Facebook today announced two new tools that expand its DIY-networking portfolio: Katran load balancing software and Zero Touch Provisioning, an automated system for building backbone networks. The technologies were introduced at the invitation-only Networking @Scale technical conference in San Jose, Calif.
Katran provides a "completed reengineered" forwarding plane and is deployed on backend servers in Facebook's points of presence (PoPs), engineers at the social network wrote in a detailed blog post. Katran has helped Facebook improve performance and scalability as demands on the company's network increase, and "reduce inefficiencies such as busy loops when there are no incoming packets," they wrote.
They said they built Katran to meet Facebook's network load balancer requirements: run on commodity Linux servers; coexist with other services on a server; easy maintenance; and easy debugging.

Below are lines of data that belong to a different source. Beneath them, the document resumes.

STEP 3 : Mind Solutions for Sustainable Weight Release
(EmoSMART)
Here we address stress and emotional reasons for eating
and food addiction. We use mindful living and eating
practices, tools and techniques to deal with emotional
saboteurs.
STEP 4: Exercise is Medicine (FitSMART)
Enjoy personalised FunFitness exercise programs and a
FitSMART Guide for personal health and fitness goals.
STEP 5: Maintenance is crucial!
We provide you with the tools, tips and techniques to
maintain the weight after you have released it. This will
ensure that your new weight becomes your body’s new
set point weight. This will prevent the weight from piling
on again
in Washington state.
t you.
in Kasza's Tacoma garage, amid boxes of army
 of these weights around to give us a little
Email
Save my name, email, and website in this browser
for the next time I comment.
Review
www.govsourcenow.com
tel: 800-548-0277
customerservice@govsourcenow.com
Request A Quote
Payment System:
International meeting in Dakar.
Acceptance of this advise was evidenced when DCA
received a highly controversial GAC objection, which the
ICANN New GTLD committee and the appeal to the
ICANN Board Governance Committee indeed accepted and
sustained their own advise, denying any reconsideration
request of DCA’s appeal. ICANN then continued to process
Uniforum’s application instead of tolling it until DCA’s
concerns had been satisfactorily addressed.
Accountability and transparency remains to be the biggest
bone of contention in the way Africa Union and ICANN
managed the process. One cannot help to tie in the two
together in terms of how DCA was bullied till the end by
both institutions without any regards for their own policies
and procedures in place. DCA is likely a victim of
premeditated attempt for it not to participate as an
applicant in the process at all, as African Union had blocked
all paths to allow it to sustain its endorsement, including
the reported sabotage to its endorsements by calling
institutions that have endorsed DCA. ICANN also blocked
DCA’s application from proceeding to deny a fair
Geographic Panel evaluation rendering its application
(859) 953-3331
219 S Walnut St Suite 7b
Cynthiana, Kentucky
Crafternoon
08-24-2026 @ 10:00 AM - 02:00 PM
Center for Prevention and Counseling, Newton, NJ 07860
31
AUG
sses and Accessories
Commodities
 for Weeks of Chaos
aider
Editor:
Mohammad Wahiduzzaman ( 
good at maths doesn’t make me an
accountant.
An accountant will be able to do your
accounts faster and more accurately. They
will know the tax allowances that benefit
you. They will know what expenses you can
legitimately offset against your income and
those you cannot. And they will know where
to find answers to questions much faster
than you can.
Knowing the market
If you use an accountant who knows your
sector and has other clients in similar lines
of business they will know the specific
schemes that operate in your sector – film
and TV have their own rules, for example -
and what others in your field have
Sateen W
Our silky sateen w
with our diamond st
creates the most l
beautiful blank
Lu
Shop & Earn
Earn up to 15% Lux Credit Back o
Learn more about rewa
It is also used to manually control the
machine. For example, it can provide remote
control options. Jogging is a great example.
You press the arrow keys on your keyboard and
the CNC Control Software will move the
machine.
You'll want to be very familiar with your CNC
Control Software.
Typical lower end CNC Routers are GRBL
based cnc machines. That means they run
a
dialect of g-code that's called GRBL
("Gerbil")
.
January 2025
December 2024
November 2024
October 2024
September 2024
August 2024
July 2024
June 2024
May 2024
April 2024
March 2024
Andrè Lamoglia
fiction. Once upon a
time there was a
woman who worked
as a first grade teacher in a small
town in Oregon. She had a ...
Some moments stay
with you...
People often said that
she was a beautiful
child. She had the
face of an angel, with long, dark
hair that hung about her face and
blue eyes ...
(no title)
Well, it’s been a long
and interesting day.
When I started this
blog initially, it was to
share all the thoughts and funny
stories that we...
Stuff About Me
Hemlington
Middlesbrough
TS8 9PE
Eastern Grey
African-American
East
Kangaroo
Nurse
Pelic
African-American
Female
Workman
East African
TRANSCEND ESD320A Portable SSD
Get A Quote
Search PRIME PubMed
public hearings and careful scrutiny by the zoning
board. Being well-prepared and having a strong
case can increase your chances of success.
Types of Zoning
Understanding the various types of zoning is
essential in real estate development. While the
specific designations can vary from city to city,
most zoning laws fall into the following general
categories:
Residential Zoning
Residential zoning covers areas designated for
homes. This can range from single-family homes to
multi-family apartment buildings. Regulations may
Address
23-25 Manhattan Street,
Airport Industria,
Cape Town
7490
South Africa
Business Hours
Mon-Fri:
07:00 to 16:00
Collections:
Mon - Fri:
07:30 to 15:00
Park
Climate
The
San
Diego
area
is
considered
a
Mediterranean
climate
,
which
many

Continuing its tradition of sharing its network designs, Facebook is open sourcing Katran. "By sharing it with the open source community, we hope others can improve the performance of their load balancers and also use Katran as a foundation for future work," the engineers wrote.
Facebook spearheaded the creation of the Open Compute Project seven years ago, focused on open data center component designs. The company has been a major proponent of open networking, and its networking contributions to OCP include its Wedge switch and Fabric Aggregator. Engineers at the company have said they need to design their own networking equipment in order to provide the flexibility Facebook's enormous, fast-growing network requires.
Along with Katran, Facebook introduced its Zero Touch Provisioning tool, which it described as a scalable workflow automation system that reduces time-consuming routine networking tasks as engineers build backbone networks. The system uses an approach Facebook calls Vending Machine, inspired by candy and soft-drink dispensing machines.
"In the case of Facebook's Vending Machine, the input is a device role, location, and platform, and out pops a freshly provisioned network device, ready to deliver production traffic," engineers wrote in a blog post.
The tool "has already empowered our engineers to move faster, to solve problems more creatively, and to take a far more iterative approach to building our networks and our network deployment tools," they said.